Inquiries were made by the staff of the eight institutions to which I have referred about the non-receipt of notifications and they were informed that the matter was being looked into. So far, however, no hospital authority has been notified of the cases in which the necessary orders had not been made. I took the decision not to have them notified because I felt that if the managers of the authorities concerned were made aware of the position, they would be faced with the obligation of discharging forthwith from their hospitals over two hundred patients whom the competent medical officers of such authorities had advised it was necessary to retain in them for further treatment. I am sure that the Seanad will agree that it would have been unreasonable to have placed these authorities in such a situation.

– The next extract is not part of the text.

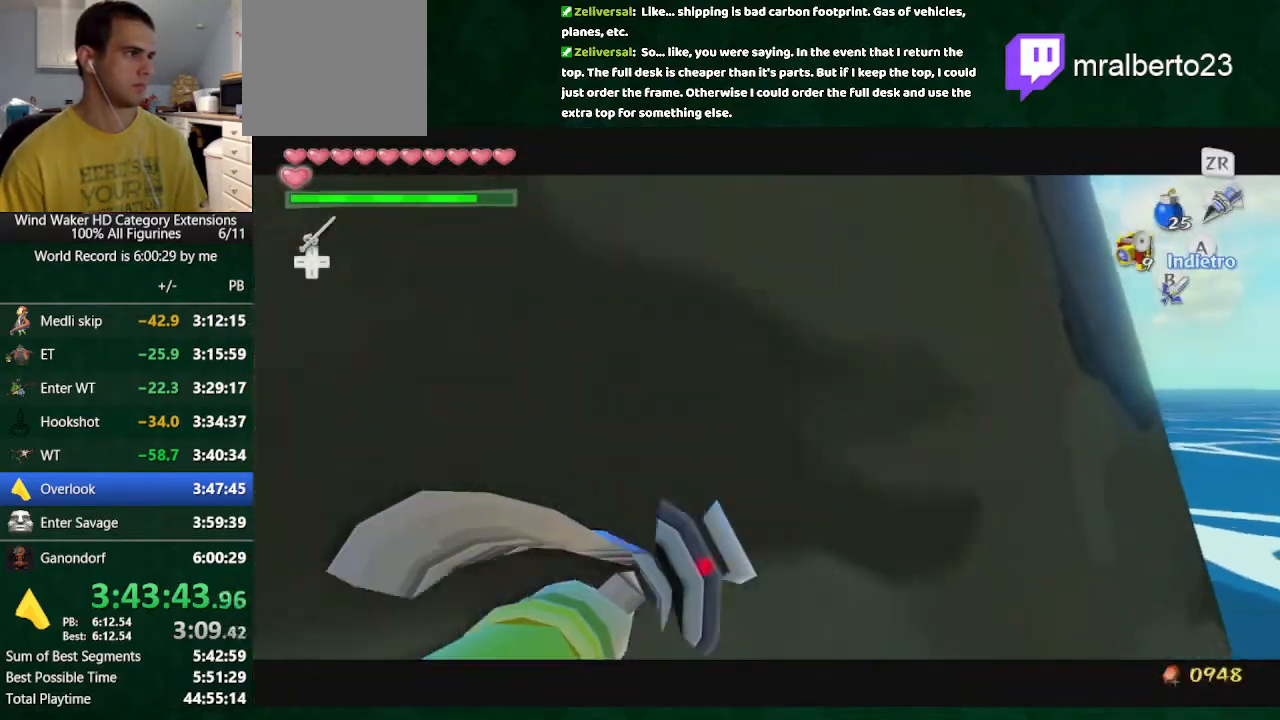
{"buttons": [], "left_stick": "center", "right_stick": "center", "button_events": []}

The requests which were suppressed have been examined by the Inspector of Mental Hospitals. He has indicated that the extensions sought would have been recommended by him in all cases had the requests reached him at the appropriate time. In the normal course and in the normal way, therefore, all these extensions would have been authorised by me. In saying this, I am not seeking in any way to minimise the gravity of the irregularities which have occurred, and I may say that I consider what has happened to be most regrettable.
In asking the Seanad to give this Bill a Second Reading and to allow it to pass through its Subsequent Stages to-day, there are three features of the whole affair, however, to which I am entitled to direct particular attention. These are: (1) No blame attaches to any medical superintendent or other officer of any mental institution in relation to this matter; (2) no patient has been detained in a mental institution whose detention was not justified by medical certificate; and (3) no patient has been detained for a day longer than was justified by his condition, or will be so detained.